What names those parties will have is by no means certain yet, and a vast number of other details still have to be worked out. One way or another, though, it’s going to be a wild ride.

Read the whole thing. 

I think he’s right, and no matter who is elected in November, that president will represent the end of something big.

In his column today, David Brooks observes that if nothing else, this presidential contest embodies the death of idealism.Trump’s lack of idealism hardly needs elaboration. In Hillary’s case:

When asked why she wants to be president or for any positive vision, she devolves into a list of programs. And it is never enough just to list three programs in an answer; she has to pile in an arid hodgepodge of eight or nine. This is pure interest-group liberalism — buying votes with federal money — not an inspiring image of the common good.

More:

The twin revolutions of the 1960s and the 1980s liberated the individual — first socially and then economically — and weakened the community. More surprising, this boomer-versus-boomer campaign has decimated idealism.

There is no uplift in this race. There is an entire absence, in both campaigns, of any effort to appeal to the higher angels of our nature. There is an assumption, in both campaigns, that we are self-seeking creatures, rather than also loving, serving, hoping, dreaming, cooperating creatures. There is a presumption in both candidates that the lowest motivations are the most real.

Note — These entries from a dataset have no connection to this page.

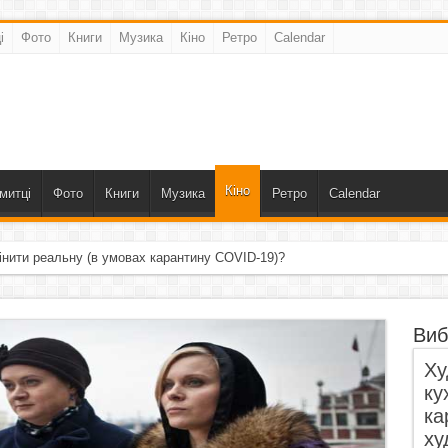
і
Фото
Книги
Музика
Кіно
Ретро
Calendar
Кіно
митці
Фото
Книги
Музика
Ретро
Calendar
інити реальну (в умовах карантину COVID-19)?
Виб
Ху
ку
ка
ху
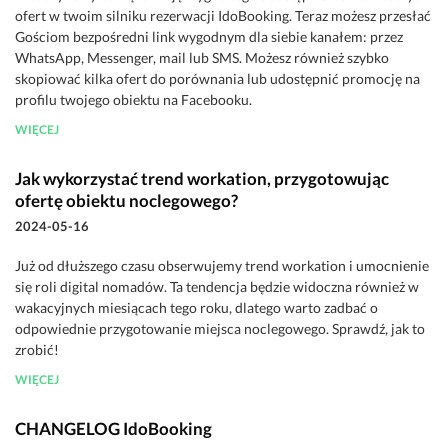
ofert w twoim silniku rezerwacji IdoBooking. Teraz możesz przesłać
Gościom bezpośredni link wygodnym dla siebie kanałem: przez
WhatsApp, Messenger, mail lub SMS. Możesz również szybko
skopiować kilka ofert do porównania lub udostępnić promocję na
profilu twojego obiektu na Facebooku.
WIĘCEJ
Jak wykorzystać trend workation, przygotowując
ofertę obiektu noclegowego?
2024-05-16
Już od dłuższego czasu obserwujemy trend workation i umocnienie
się roli digital nomadów. Ta tendencja będzie widoczna również w
wakacyjnych miesiącach tego roku, dlatego warto zadbać o
odpowiednie przygotowanie miejsca noclegowego. Sprawdź, jak to
zrobić!
WIĘCEJ
CHANGELOG IdoBooking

Ironically, one of the tasks for those who succeed the baby boomers is to restore idealism. The great challenge of our moment is the crisis of isolation and fragmentation, the need to rebind the fabric of a society that has been torn by selfishness, cynicism, distrust and autonomy.

I see what he’s getting at, but here’s the thing: where is the inspiration for the rebinding and restoration going to come from, especially given that liberalism — the Democrats and the Republicans both — is determined to suppress and even eradicate religion that doesn’t conform to the ideology of liberalism? How are we going to reverse isolation and fragmentation when expanding individual liberty is the professed goal of both political parties? Atomism — sexual and economic — is not a vice to our two liberal parties, but a virtue.

We Americans are moving inexorably towards the secular liberal future that Europe has already accepted. How’s that working out for them? They’re exhausted. Except for the Muslim Europeans, that is. Could it be that we’re living with now is not the abandonment of liberalism, but its end point?

I am idealistic on a localist level, but nationally? No.